TEXTO APRESENTADO:
┏━━

Vale lembrar que a citação válida é ato imprescindível para o processo, sob pena de nulidade (conforme art. 564, inciso III, alínea e do CPP). Assim, possui relevância inquestionável para o processo penal. Daí porque o presente artigo busca abordar de forma crítica as novidades apresentadas pela reforma processual penal no tocante à citação.


2. Breves Considerações acerca da Lei n. 11.719/2008

A lei n. 11.719, de 20.06.2008, integra uma série de normas que foram aprovadas, visando à modificação do Código de Processo Penal Brasileiro. Além da norma em análise, também foram editadas: a Lei n. 11.690/08, que altera dispositivos relativos às provas e dá outras providências e a Lei n. 11.689/08, que modifica dispositivos atinentes ao procedimento do Júri.

Assim, vale destacar que a lei em questão não pode ser analisada isoladamente, vale dizer, ela faz parte de um arcabouço de projetos de leis que compõem a Reforma Processual Penal, sendo que alguns destes projetos já se transformaram em normas positivadas, outros não vingaram e há, ainda, alguns que se encontram em tramitação no Congresso Nacional. Esta ressalva é importante, na medida em que a interpretação de alguns aspectos da lei 11.719/08 pode depender de outros dispositivos previstos em normas diversas.

Da leitura da norma percebe-se que a intenção do legislador foi a de simplificar os procedimentos, garantindo uma maior celeridade ao processo e, portanto, prestigiando o Princípio da Celeridade Processual, erigido à categoria de princípio constitucional, previsto no art. 5º, inciso LXXVIII, da Constituição Federal de 1988. Referida preocupação resta clara quando a lei n. 11.719/08 concentra numa única audiência, diversos atos processuais.

Além disso, o espírito da lei parece pender para a transformação de um procedimento tradicionalmente longo, escrito e fracionado, em um procedimento rápido, oral (o que reforça a preocupação em assegurar a originalidade do que é produzido em termos de prova) e concentrado numa única audiência. Outro ponto que parece relevante é que a norma em tela estimula uma maior participação das partes, colocando o juiz numa posição de mediador da audiência, salvo em algumas situações expressas (como, por exemplo, o disposto no art. 156, da lei n. 11.690/98 [01]), reforçando, portanto, o caráter dialético do processo.

┗━━

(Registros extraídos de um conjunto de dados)
┏━━

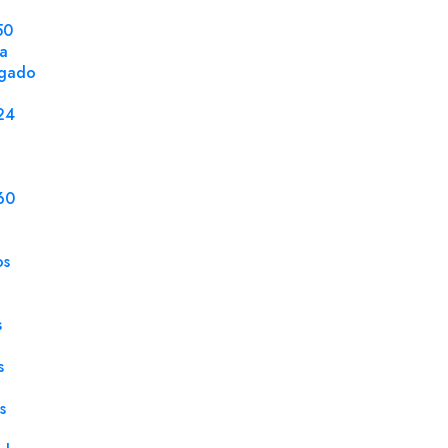
50
la
ngado
DETALLES DEL PRODUCTO
24
Tamaño
32 x
Gramaje
190 
60
Color
Tran
os
Impresión digital
Sí
Paquete
150
s
Espesor
135
s
Material
Micr
s
Modelo
repo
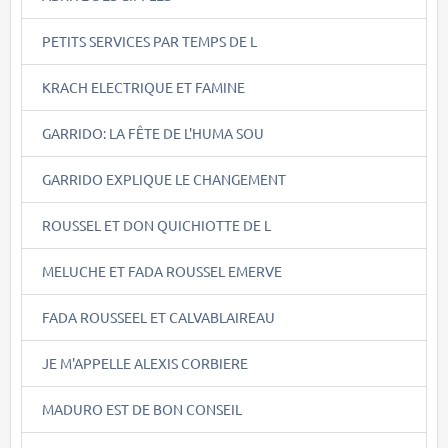
PETITS SERVICES PAR TEMPS DE L
KRACH ELECTRIQUE ET FAMINE
GARRIDO: LA FÊTE DE L'HUMA SOU
GARRIDO EXPLIQUE LE CHANGEMENT
ROUSSEL ET DON QUICHIOTTE DE L
MELUCHE ET FADA ROUSSEL EMERVE
FADA ROUSSEEL ET CALVABLAIREAU
JE M'APPELLE ALEXIS CORBIERE
MADURO EST DE BON CONSEIL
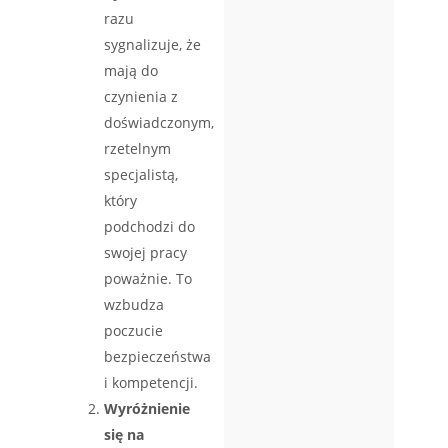
razu
sygnalizuje, że
mają do
czynienia z
doświadczonym,
rzetelnym
specjalistą,
który
podchodzi do
swojej pracy
poważnie. To
wzbudza
poczucie
bezpieczeństwa
i kompetencji.
Wyróżnienie
się na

┗━━

TAREFA ESCRITA A: Retorne, sem alterações, o trecho do texto apresentado de "Além disso, o" a "dialético do processo.".
TAREFA ESCRITA B: Nos registros, do início até a linha com "MADURO EST DE BON CONSEIL", inclusive, substitua "Tamaño" por "Medidas" e reproduza somente essas linhas, sem as imagens e mantendo todo o resto inalterado.

RESPOSTA FINAL A:
Além disso, o espírito da lei parece pender para a transformação de um procedimento tradicionalmente longo, escrito e fracionado, em um procedimento rápido, oral (o que reforça a preocupação em assegurar a originalidade do que é produzido em termos de prova) e concentrado numa única audiência. Outro ponto que parece relevante é que a norma em tela estimula uma maior participação das partes, colocando o juiz numa posição de mediador da audiência, salvo em algumas situações expressas (como, por exemplo, o disposto no art. 156, da lei n. 11.690/98 [01]), reforçando, portanto, o caráter dialético do processo.

RESPOSTA FINAL B:
50
la
ngado
DETALLES DEL PRODUCTO
24
Medidas
32 x
Gramaje
190 
60
Color
Tran
os
Impresión digital
Sí
Paquete
150
s
Espesor
135
s
Material
Micr
s
Modelo
repo
PETITS SERVICES PAR TEMPS DE L
KRACH ELECTRIQUE ET FAMINE
GARRIDO: LA FÊTE DE L'HUMA SOU
GARRIDO EXPLIQUE LE CHANGEMENT
ROUSSEL ET DON QUICHIOTTE DE L
MELUCHE ET FADA ROUSSEL EMERVE
FADA ROUSSEEL ET CALVABLAIREAU
JE M'APPELLE ALEXIS CORBIERE
MADURO EST DE BON CONSEIL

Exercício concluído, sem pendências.